Epithelial regeneration occurs in an active soup of plasma proteins

An exclusive in vivo phenomenon, microvascular-epithelial exudation of plasma might not be a well-recognized mechanism in today's topical discussions, which are largely based on data in which the dynamic influence of plasma extravasation is absent. For example, it is not widely appreciated that after disease-like epithelial denudation in guinea pig tracheas, regeneration proteins, such as fibronectin and fibrinogen, emanate entirely from extravasated plasma. At epithelial injury sites, a novel cell sheet consisting of flattened repair epithelium is thus created in a dynamically active, plasma-derived gel milieu. This is also an active defense milieu. For example, basal cell–like epithelial repair cells might need this protection to compensate for their sensitivity to microbial exposure.140, 141 The in vivo exudation milieu seems more important than reflected in the current literature.

Epithelial denudation in vivo appears to be exceedingly patchy

A helicopter view of wholemount airway preparations has revealed numerous tiny denudation spots after in vivo allergen challenge in guinea pigs. Each denudation patch is a hotspot with intense exudation and repair events.143, 144 Notably, the area of these spots has been much less than the denudation area revealed by sectioning of such a challenged airway wall. Hence although large areas of denudation in histologic preparations can reflect epithelial fragility, they might in part be sectioning artifacts.144, 145

It is not known in detail what decides the patchiness of denudation. Strikingly, this phenomenon is conspicuous, even in airways uniformly exposed to noxious agents, including allergens and dry air.143, 146 Davis and Freed thus carried out segmental dry air challenges in dogs to produce patchy bronchial denudation.

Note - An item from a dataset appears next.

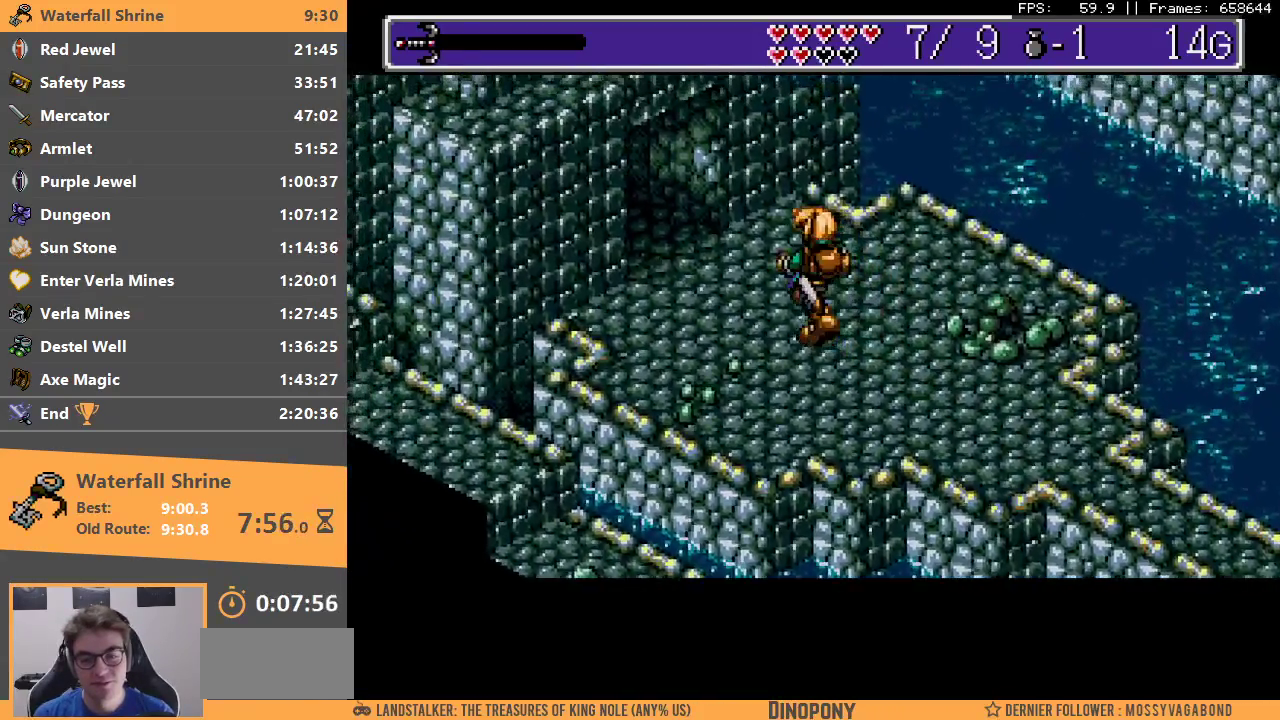
{"buttons": ["B"], "events": [[500, "B", "down"]]}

Using a wedged bronchoscope, these authors further noted local accumulation of “mucus” and suggested that such material (actual components were not determined) could serve as a surrogate barrier. Mosser et al demonstrated that only a small fraction of epithelial cells became infected when exposed to rhinovirus. This observation is consistent with a patchy distribution of virus-induced epithelial injury. Patchy distribution of epithelial derangement, including early signs of epithelial regeneration, might be common in publicized histologic graphs of diseased airways. Some information on patchy epithelial damage and repair can also be found in studies exploring bronchial mucosal distribution of molecules of interest.150, 151 However, a systematic analysis seems to be lacking.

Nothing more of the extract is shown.